Kedua, kekuasaan punya andil dalam menentukan pemaknaan syariah. Demi melestarikan posisi penguasa tidak jarang menggunakan tafsir tertentu. Dan itu dilakukan dengan cara menekan oposisi agar legitimasi kekuasaannya tetap aman. Ketiga adalah bahwa pemahaman terhadap syariah tidak dapat dilepaskan dari perkembangan masyarakat. Setiap zaman memiliki tantangan dan kondisi sosial tersendiri yang menyebabkan perubahan dalam tafsir hukum Islam.

 

Dan keempat adalah kritik terhadap pendekatan tekstualis yang cenderung mengabaikan konteks sejarah dalam memahami syariah. Dalam hal ini, Khalil Abdul Karim menekankan pentingnya pendekatan historis dalam melihat bagaimana hukum Islam diterapkan dan ditafsirkan sepanjang sejarah.

 

al Judzûr al Târîkhiyyah li al Syarî’ah al Islâmiyyah memberikan wawasan luas mengenai bagaimana syari’ah dipahami dan diperdebatkan sepanjang sejarah. Dengan pendekatan historis dan kritisnya, Khalil Abdul Karim berhasil mengungkap dinamika pemaknaan syari’ah yang terus berubah seiring waktu dan diperebutkan oleh banyak kekuatan yang berkepentingan. Buku ini memotret kompleksitas tafsir hukum Islam dalam berbagai konteks sosial dan politik.

 


Dengan melakukan pendekatan kritis dan historis terhadap hukum Islam dan syariah, Khalil Abdul Karim menantang pandangan tradisionalis-konservatif yang menempatkan syariah sebagai yang ajeg dan konstan. Pemikirannya banyak menuai kontroversi, terutama di kalangan tradisionalis-konservatif, tetapi juga membuka ruang dialog yang lebih luas dalam memahami Islam secara benar dan holistik.

 

Dalam kajian kritis dan mendalam, Khalil menemukan bahwa begitu banyak aspek religi atau peribadatan dari masyarakat jahiliyah diadopsi Islam. Sebut saja misalnya haji, umrah, pengkultusan Ka’bah, pengagungan Ramadhan, kesucian bulan-bulan Haram, tradisi jum’at, perbudakan, poligami, potong tangan, rajam hingga persoalan qishas. Semua itu adalah warisan Islam dari peninggalan bangsa Arab.

 

Lalu kita bertanya, adakah Islam otentik jika kenyataannya ia berasal dari tradisi lokal Arab pra-Islam?

  

“Dalam soal ini, Islam mengadopsi sebagian sistem Jahiliah dan mencampakkan sebagian sistem yang lain. Terkadang Islam memodifikasi sistem tersebut dengan pola penambahan atau pengurangan. Tetapi pada saat yang lain Islam memakainya secara utuh tanpa modifikasi, melainkan hanya sekedar mengganti nama semata”.

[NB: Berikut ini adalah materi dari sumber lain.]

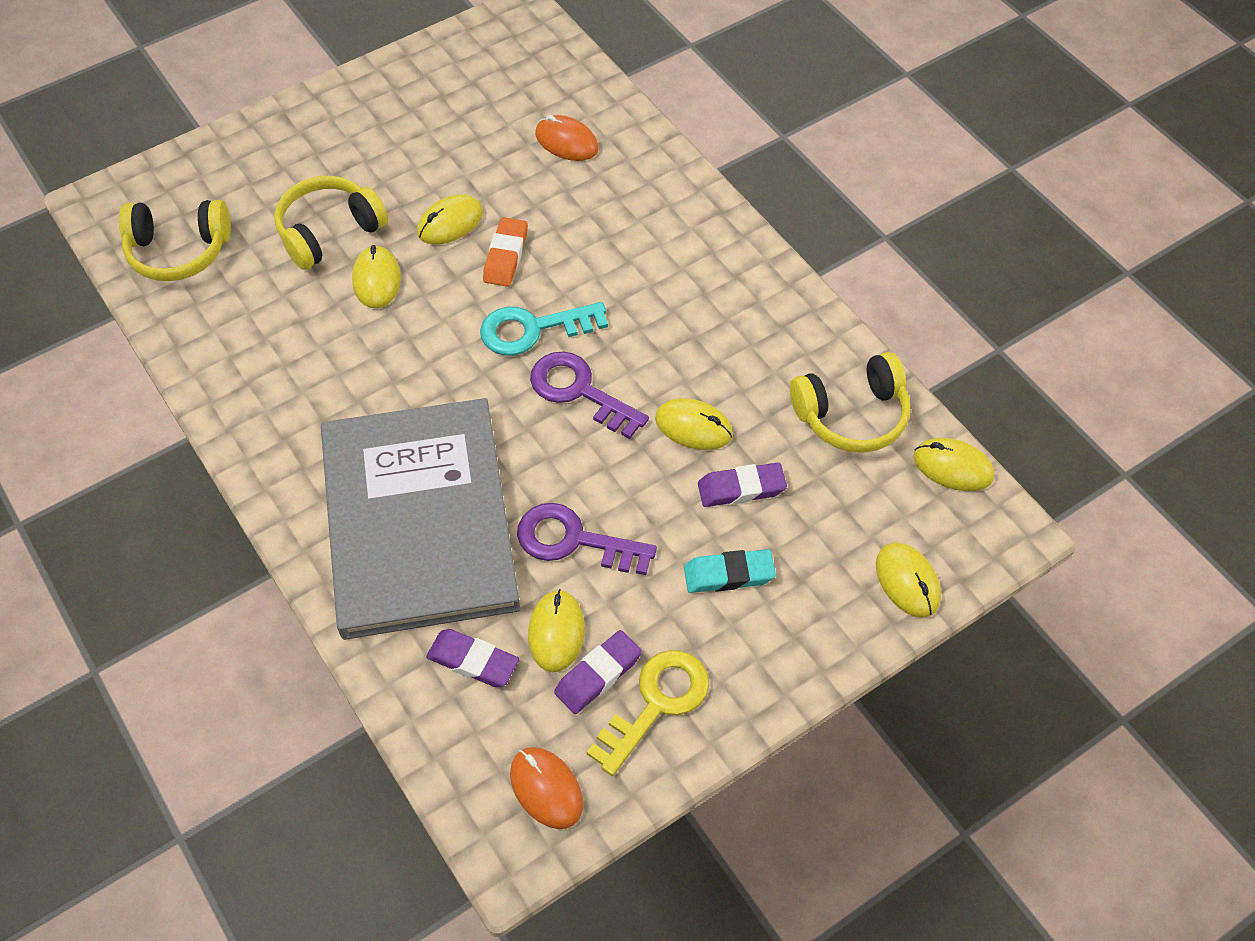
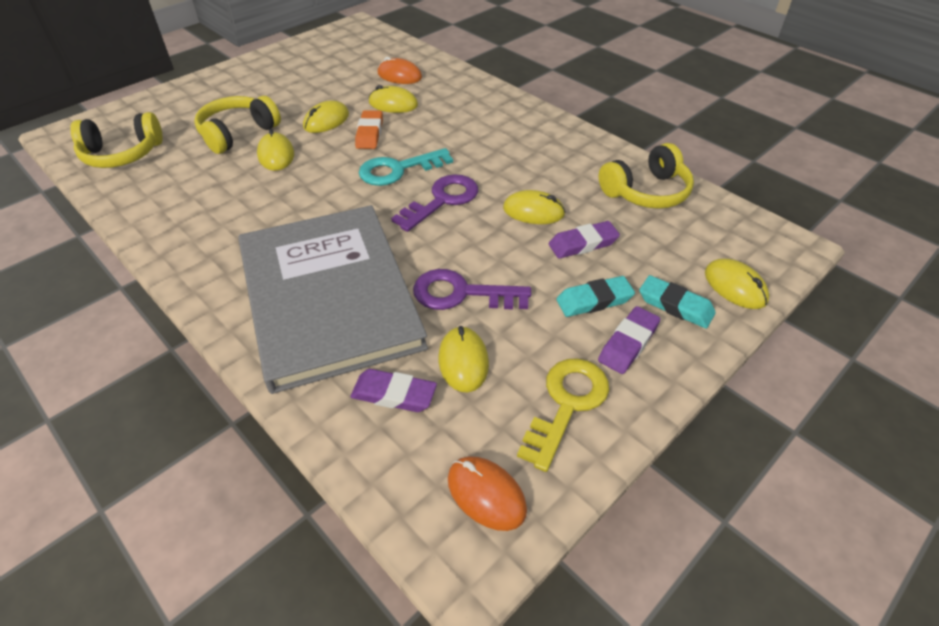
camera: 10 degrees left, 10 degrees down
purple key [530,351,649,439] -> purple key turned 105 degrees clockwise [391,174,478,232]
purple eraser [554,630,642,714] -> purple eraser moved to [598,306,660,374]
yellow mouse [913,438,994,491] -> yellow mouse moved to [369,85,418,113]
none -> turquoise eraser [639,275,716,329]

Apa yang disimpulkan Khalil dengan sendirinya mengusik kelompok Islam konservatif yang berpendirian tekstualis dan dogmatis. Bagi mereka, syariah itu suci sebab berasal dari Yang Suci, yaitu Allah SWT. Dan karena syariah berasal dari Allah SWT maka (syariah) sempurna dan abadi meski telah masuk dalam dimensi ruang dan waktu yang pofan.

 

Di sinilah letak kekeliruan kelompok Islam konservatif dalam melihat syariah. Menurut Khalil, ketika syariah dianggap abadi dan telah sempurna akan berdampak pada terhambatnya lapangan ijtihad bagi umat Islam. Dan ini akan menyulitkan umat Islam sendiri untuk menjadi umat yang ideal yang bisa bersaing dengan umat lain.

 

Pada mulanya watak dasar syariah adalah progresif dan dinamis, bahkan revolusioner. Tapi sejak zaman keterpakuan (taqlîd) ia berpaling menjadi alat untuk membatasi akal dan membekukan kretivitas umat dalam berijtihad. Kegagalan umat Islam dalam ijtihad, disimpulkan futurolog Islam asal Inggris, Ziauddin Sardar, karena menyakralkan syariah sebagai yang permanen dan abadi. Sardar menyebutnya sebagai “malapetaka metafisis”.

 

Historisitas syariah yang diupayakan Khalil Abdul Karim saya kira dalam upaya melepaskan umat Islam dari belenggu “malapetaka metafisis” seperti yang dikatakan Ziauddin Sardar itu.